A certain class has 20 students, and meets on Mondays and Wednesdays in a classroom
with exactly 20 seats. In a certain week, everyone in the class attends both days. On
both days, the students choose their seats completely randomly (with one student per
seat). Find the probability that no one sits in the same seat on both days of that week. (Introduction to Probability, Blitzstein and Nwang, p.38)
- Let $E$ be the event that no student is on the same seat, and $E^c$ that at least one student is on the same seat, so $P(E) = 1 – P(E^c)$.
- Let $A_i$ be the event that the $i^{th}$ student is on the same seat.
- $P(E^c) = P(\cup_{i=1}^{20} A_i)$
- $P(A_i) = 1/n$; $P(A_i \cap A_j) = 1/(n(n-1))$; $P(\cap_{i=1}^{t \leq 20} A_i) = 1/(\binom{n}{i}i!)$
Hence, $P(E^c) = \sum_{i=1}^{20} \binom{n}{i} * \frac{1}{\binom{n}{i}i!} * (-1)^{i+1} = \sum_{i=1}^{20} 1/i! (-1)^{i+1} = 0.632$, and so we get $P(E) = 0.368$
Is there a more straightforward way to arrive at the same answer?
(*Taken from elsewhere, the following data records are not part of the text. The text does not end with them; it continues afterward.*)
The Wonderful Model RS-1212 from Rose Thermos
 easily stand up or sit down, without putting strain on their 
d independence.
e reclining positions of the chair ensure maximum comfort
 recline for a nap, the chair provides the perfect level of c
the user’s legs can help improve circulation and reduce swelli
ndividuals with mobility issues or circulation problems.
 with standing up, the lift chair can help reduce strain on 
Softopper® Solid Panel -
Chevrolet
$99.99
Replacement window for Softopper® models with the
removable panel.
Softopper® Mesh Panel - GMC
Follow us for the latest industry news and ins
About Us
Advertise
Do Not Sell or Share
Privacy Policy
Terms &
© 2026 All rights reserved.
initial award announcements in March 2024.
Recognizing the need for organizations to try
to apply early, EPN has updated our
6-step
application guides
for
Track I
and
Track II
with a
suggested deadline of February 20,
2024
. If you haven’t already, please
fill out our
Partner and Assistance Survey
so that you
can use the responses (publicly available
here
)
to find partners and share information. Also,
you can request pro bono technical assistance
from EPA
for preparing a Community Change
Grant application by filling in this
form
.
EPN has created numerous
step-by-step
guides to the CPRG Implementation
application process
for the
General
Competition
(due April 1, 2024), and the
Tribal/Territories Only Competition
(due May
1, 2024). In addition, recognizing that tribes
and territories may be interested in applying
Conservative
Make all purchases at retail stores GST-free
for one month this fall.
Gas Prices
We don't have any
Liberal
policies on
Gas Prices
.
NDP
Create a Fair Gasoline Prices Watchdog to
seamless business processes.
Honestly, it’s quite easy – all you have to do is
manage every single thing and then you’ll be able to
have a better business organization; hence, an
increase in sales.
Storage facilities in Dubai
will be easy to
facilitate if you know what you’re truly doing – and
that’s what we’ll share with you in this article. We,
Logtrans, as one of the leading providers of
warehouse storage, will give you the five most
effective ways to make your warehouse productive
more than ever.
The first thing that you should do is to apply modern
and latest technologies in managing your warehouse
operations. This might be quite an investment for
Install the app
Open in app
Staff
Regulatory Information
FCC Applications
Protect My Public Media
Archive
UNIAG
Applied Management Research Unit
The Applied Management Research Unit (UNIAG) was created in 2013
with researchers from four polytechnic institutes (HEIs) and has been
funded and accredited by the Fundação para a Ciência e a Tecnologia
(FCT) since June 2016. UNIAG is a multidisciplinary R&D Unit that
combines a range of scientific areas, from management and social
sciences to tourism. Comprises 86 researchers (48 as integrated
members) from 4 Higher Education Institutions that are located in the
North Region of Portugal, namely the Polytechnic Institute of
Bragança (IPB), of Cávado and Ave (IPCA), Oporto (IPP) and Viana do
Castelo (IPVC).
Any intuition?
In R
n <- 20
out <- replicate(1e5, {
1-any(sample(n)==sample(n))
})
mean(out)
> 0.3703
EDIT
Basen on the answers and comments, I found that I reinvented the wheel (although good exercise for me).
\begin{equation}
1-\sum_{i=1}^{n} \frac{(-1)^{k+1}}{k!} = 1+\sum_{i=1}^{n} \frac{(-1)^{k}}{k!} = \frac{(-1)^0}{0!} + \sum_{i=1}^{n} \frac{(-1)^{k}}{k!} = \sum_{i=0}^{n} \frac{(-1)^{k}}{k!} = \frac{!n}{n!}
\end{equation}
Thus, the simple answer is the number of derangements (subfactorial factor) over the number of combinations.
Best Answer
This is basically finding the number of derangements of $20$ elements over the number of possible arrangements $20!$. (Yes, this indeed is. We "set" the Monday arrangement. Then the Wednesday arrangement should have no similar seat for a person).
Then just search online regarding the number of derangement's closed form.